And the Gods of the Copybook Headings limped up to explain it once more."
"As it will be in the future, it was at the birth of Man―
There are only four things certain since Social Progress began:―
That the Dog returns to his Vomit and the Sow returns to her Mire,
And the burnt Fool’s bandaged finger goes wabbling back to the Fire."

From 'The Gods of the Copybook Headings' by Rudyard Kipling

And so it has come to this. Kipling had it pegged over a century ago. After all that zero-interest rate manipulation of the world economy to maintain the 'recovery' for the last 7 years, this is the direction of CCC ie. junk -rated corporate paper yields – that's the cost of money for corporations deemed most at risk of default; now 16%. Twelve months ago it was 5% and things were looking rosy according to official statistics; Janet Yellen gave her coy assurances, recovery was on track although rates wouldn't be lifted until the time was ripe.  And now the market has decided the wizards have maybe just lost control although the Irving Fishers and Joe Hockeys are johnny-on- the- spot to soothe the fearful.
They claim(ed) that all the conditions for prosperity are in place and there is nothing to worry about.  

"The stock market has reached a permanently high plateau." Irving Fisher, 1929

But there really is something to worry about and it's not the sharemarket so much as the bond market.  Since bank account returns were/are zero or less in some cases (you are CHARGED to keep your money in the bank), all bonds, especially junk was very much in demand amongst savers seeking some kind of a yield.  They hedged risk by buying into ETFs (exchange traded funds) in which they didn't need to fear just one corporate bankrupcy; the ETF owned a BUNDLE of this stuff, and you could trade in and out of your ETFs very easily. Unfortunately there is very little liquidity in the underlying bonds which have to be added or subtracted to the inventory of your fund according to investors cashing in or out. And of course as ever-reduced corporate circumstances are super-charged by fear, yields must rise as sales or purchases of existing bonds compete with new issues. Thus a 7% hit per annum reflecting on the total capital value over several years is a fast trip to poverty for your 411k or whatever you call the saved assets that will see you through your old age. And if you think you don't own this crap, your super fund probably does or barely better- rated, seeing as they are competing with each other to headline great quarterly results.

And none should forget the 2008 debacle where ratings agencies lost most of their credibility, having been paid for their efforts by the borrowers themselves and inexplicably failed to downgrade that debt even when the companies were technically insolvent and it was too late. Once again the taxpayer manned-up to ensure the stability of the global financial system and the silver-tongued wizards mostly hung onto their jobs; most famously amongst or regarding mortgage providers. And so there was one more heading for the British schoolboy's copybook; Dutch Tulip Madness, Mississippi Bubble, South Sea Bubble, Crash of '29, Hitler's Defeat in the East, End of Empire, Savings and Loan Disaster, and then U.S. Housing Crash. A page or two follows each, sometimes only a paragraph will suffice.

_ _ _ _ _ _ _

**Goal 1**: In the essay on the bond market, what was the yield on CCC-rated corporate paper twelve months earlier?
**Goal 2**: Extend the essay on the bond market, beginning after its last sentence.

**Dataset excerpt**:
_ _ _ _ _ _ _

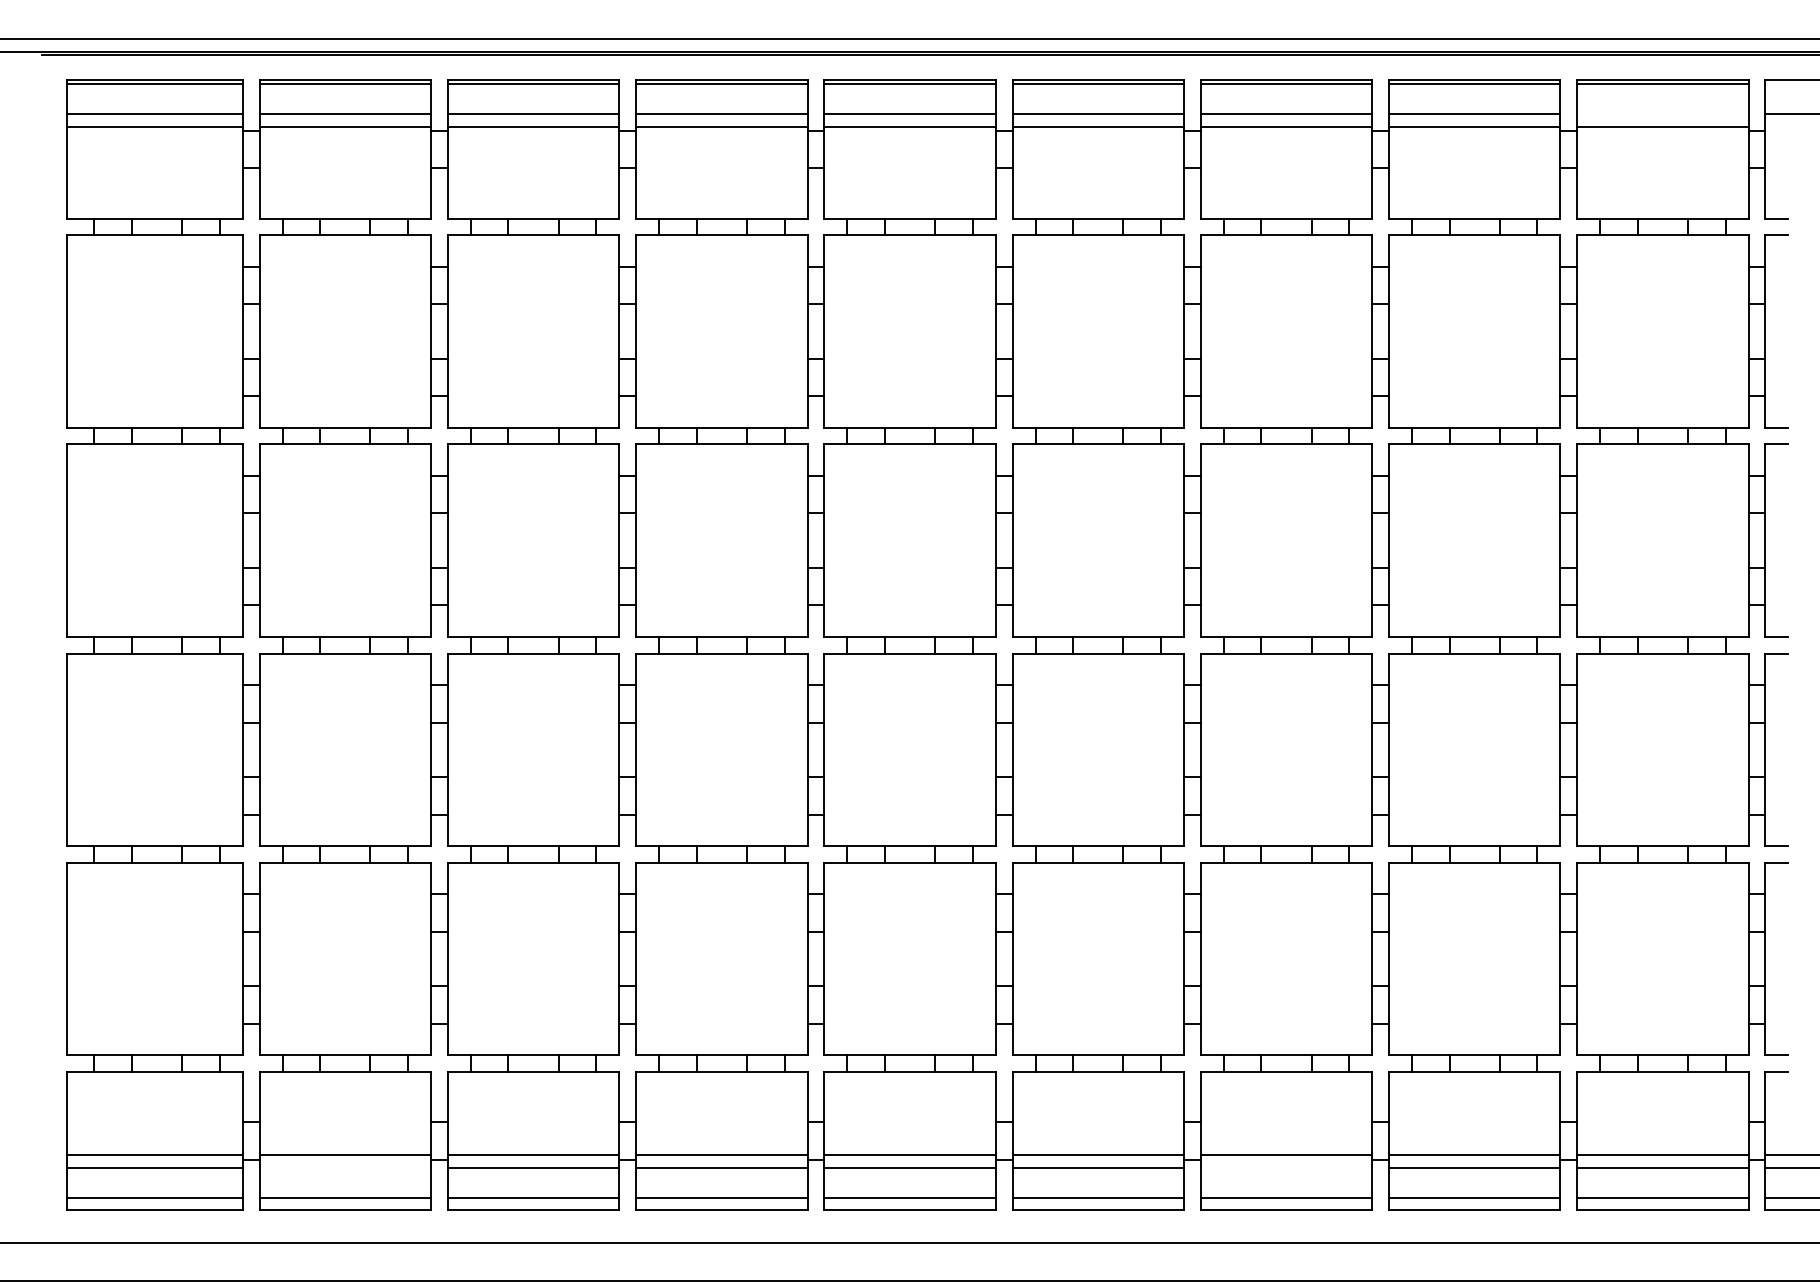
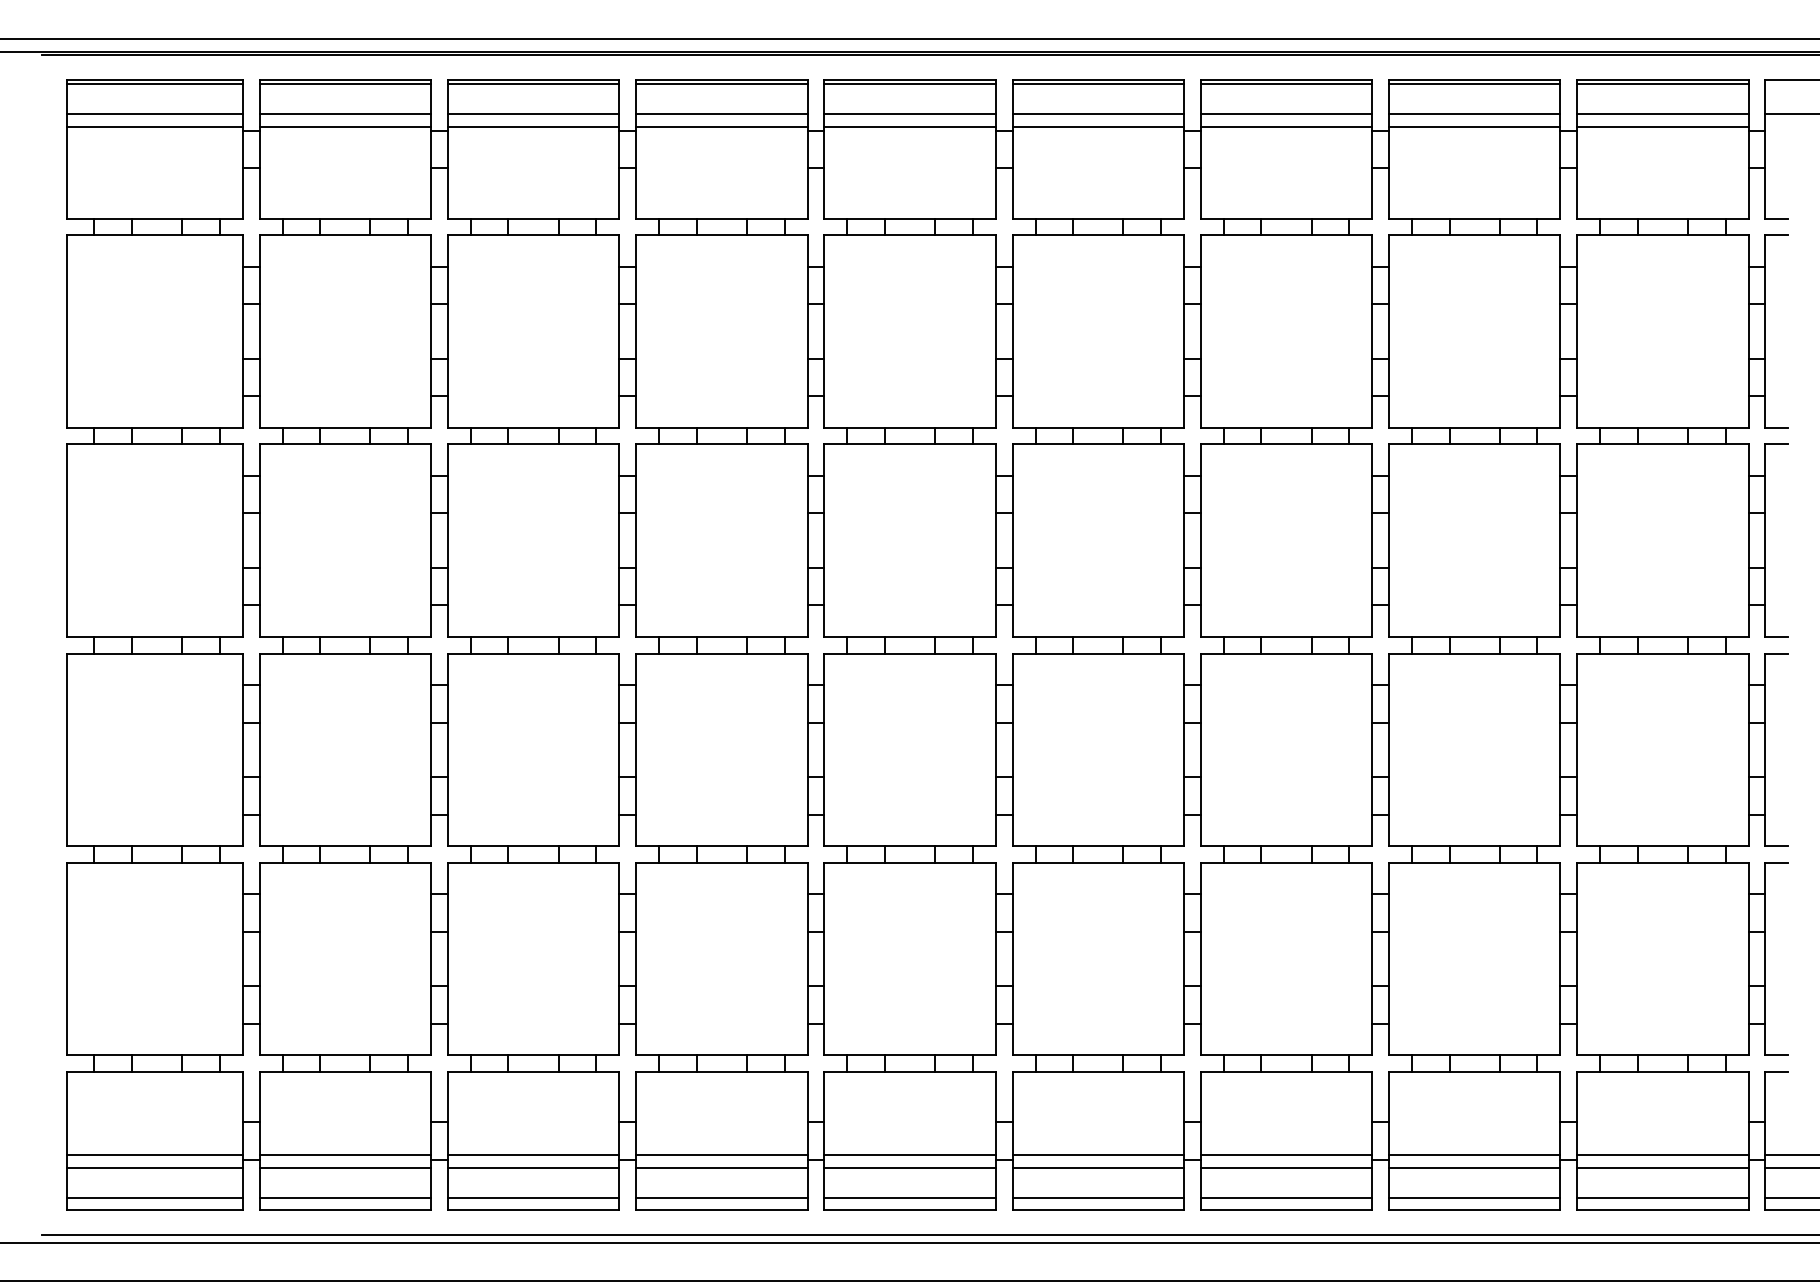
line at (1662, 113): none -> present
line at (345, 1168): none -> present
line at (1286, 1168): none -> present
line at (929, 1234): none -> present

_ _ _ _ _ _ _

**Reply 1**: It was 5%.

**Reply 2**:
Exacerbating the whole affair is the chart of world sharemarkets, vaguely the inverse of junk bond yields. That means many more corporations are coming onto the list of notable downgrades. Even gold-standard industrial shares like Caterpillar was down 25% before the latest swoon.  (Luckily for Burnie we no longer depend on them.)   At some stage CAT will certainly be joined by loss-making speculative marvels like Netflix and with the decline of the real market leaders faith will die and yeah, this be the beginning of the end times when all shall be lost, for there is nowhere for interest rates to go but up where the real market leads and no-one is fit or crazy enough to borrow the banker's free (to them only) monies beyond the walking dead who have nothing left to lose but their credit ratings.
It is only now that the West has actually begun noticing; disaster has been the lot of the BRICS, Cypress, Greece and finally China which puts the whole mess suddenly on our own doorstep. And for Greece the rest of Euroland is throwing new money down the rathole each time a payment comes due. 'To give them time'; but it isn't the Greeks who are being saved, it is the biggest banks in Europe who had noticed an anomaly in bond yields over the EC average, ie. Greek debt paid higher yields on all that free money and they are loaded up the wazoo. When the smoke clears all those derivative contracts that protected big bondholders will be humongous new debt, owed by bankrupt counterparties.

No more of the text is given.